Evan berhenti sejenak kemudian menatapnya lalu tersenyum polos. "Jadi aku pikir kenapa kita nggak beliin aja. Itu kalau kamu nggak keberatan."
Ego-nya terusik. Evan harus tahu siapa yang benar-benar berkuasa. Mercedes? Dia bahkan bisa membeli lima Ferrari sekaligus dan itu tidak akan memberikan dampak apa-apa pada cash-flownya.
"Silahkan, nanti aku hubungi Lisa untuk urus semua. Di antar pas mama ultah?"
"Mmm...aku boleh beli juga nggak? Aku ada dananya."
Harusnya Evan tahu bahwa pandangan matanya terluka, atau bagaimana rahangnya mengeras tiba-tiba. Evan tidak pernah meminta apa-apa selama ini. Tapi sekarang tiba-tiba, karena apa? Pamer? Gaya? Pada Anya?
"Jangan, biar aku aja. Kamu selama ini nggak pernah aku kasih kado juga kan."
Senyum Evan yang mengembang lebar membuat hatinya berdenyut nyeri. Apalagi saat Evan berkali-kali berbisik mesra di telinganya. Dua tangan Evan sudah membuka penutup dada yang dia kenakan. Kemudian saat Evan menaikkan tubuhnya di counter dapur, dia berujar dingin.
"Aku lagi datang bulan."
***
Satu bulan kemudian.
Kacamata dia lepas lalu menatap pemandangan di hadapannya dari dalam sedan mewah miliknya. Dia tahu itu Evan, tapi sebagian dirinya yang dua minggu lalu berharap ingin memastikan. Tubuh Evan tinggi dengan dada bidang. Posturnya sempurna dengan raut wajah ramah. Satu kebiasaan Evan yang dia tahu setelah menikah adalah refleks tangan Evan akan menggaruk rambutnya ketika dia tertawa. Itu membuat Evan sedikit kekanakkan dan dulu hal itu membuat dia makin tergila-gila.

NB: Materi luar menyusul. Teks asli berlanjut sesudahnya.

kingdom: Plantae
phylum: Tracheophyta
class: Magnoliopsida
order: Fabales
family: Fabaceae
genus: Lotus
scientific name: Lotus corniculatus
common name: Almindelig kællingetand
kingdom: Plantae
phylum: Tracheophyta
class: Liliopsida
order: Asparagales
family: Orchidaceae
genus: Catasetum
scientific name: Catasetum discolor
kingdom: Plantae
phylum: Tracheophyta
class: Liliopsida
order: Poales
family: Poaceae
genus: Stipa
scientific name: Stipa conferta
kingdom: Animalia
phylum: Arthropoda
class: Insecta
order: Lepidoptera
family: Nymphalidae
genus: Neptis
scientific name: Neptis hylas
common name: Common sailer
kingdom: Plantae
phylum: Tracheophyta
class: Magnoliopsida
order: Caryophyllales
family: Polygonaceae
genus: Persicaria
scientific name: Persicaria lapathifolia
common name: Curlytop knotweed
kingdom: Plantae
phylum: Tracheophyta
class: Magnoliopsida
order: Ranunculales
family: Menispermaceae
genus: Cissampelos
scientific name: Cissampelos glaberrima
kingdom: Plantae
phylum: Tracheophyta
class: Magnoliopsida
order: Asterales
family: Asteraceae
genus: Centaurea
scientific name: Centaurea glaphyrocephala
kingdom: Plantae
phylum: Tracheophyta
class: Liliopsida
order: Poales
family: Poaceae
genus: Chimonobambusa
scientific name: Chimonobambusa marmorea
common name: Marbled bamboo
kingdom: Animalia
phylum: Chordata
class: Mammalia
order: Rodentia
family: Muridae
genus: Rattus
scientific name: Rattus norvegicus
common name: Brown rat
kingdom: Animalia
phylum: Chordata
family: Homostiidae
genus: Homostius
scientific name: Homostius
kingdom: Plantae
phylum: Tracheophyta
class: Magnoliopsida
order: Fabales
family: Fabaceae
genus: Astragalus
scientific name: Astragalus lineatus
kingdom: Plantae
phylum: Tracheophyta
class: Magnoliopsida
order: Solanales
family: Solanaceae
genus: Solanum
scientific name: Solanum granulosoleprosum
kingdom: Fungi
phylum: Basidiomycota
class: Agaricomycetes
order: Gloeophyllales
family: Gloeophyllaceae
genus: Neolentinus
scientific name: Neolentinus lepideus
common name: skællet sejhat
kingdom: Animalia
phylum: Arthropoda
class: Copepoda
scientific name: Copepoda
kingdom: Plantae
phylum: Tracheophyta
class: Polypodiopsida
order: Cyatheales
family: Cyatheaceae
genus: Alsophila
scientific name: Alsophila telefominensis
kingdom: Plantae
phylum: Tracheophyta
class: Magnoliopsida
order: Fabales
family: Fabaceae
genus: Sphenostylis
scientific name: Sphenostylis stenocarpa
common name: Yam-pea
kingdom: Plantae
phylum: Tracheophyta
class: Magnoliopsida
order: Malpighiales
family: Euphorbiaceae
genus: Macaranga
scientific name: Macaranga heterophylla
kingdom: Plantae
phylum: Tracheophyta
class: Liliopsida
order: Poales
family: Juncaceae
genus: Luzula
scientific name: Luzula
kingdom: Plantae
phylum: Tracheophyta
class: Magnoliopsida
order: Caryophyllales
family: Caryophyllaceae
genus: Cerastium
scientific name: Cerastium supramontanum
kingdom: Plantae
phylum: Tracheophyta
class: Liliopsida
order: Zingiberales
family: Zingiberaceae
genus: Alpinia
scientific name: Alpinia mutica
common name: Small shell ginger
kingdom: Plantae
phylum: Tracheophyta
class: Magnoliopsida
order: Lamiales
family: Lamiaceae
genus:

Ya, dia wanita yang dominan, sangat dominan. Jadi ketika wajah malaikat Evan datang dengan seluruh sikap Evan yang tidak mendominasi serta sedikit kekanakkan, dia rela memberikan apa saja bahkan menentang keinginan keluarga.
Hahahaha...lihat apa yang Evan lakukan sekarang, Od. Lihat dengan mata kepalamu?
Sikap Anya manja sekali, sering bergelayut mesra di tangan besar Evan. Memuakkan. Karena dia tidak akan pernah bersikap seperti itu. Mungkin karena itu Evan main belakang. Evan akhirnya menemukan wanita manja, tidak berdaya, dan memujanya. Hahahaha...tawanya makin keras sekalipun air mata bergulir jatuh.
Apa itu sebuah pembenaran? Ketidaksetiaan adalah hal yang tidak bisa dimaafkan. Apapun alasannya. Beberapa ahli bahkan bilang satu kali berselingkuh, laki-laki akan punya kecenderungan untuk berselingkuh lagi. Dia yakin Evan bukan pengecualian.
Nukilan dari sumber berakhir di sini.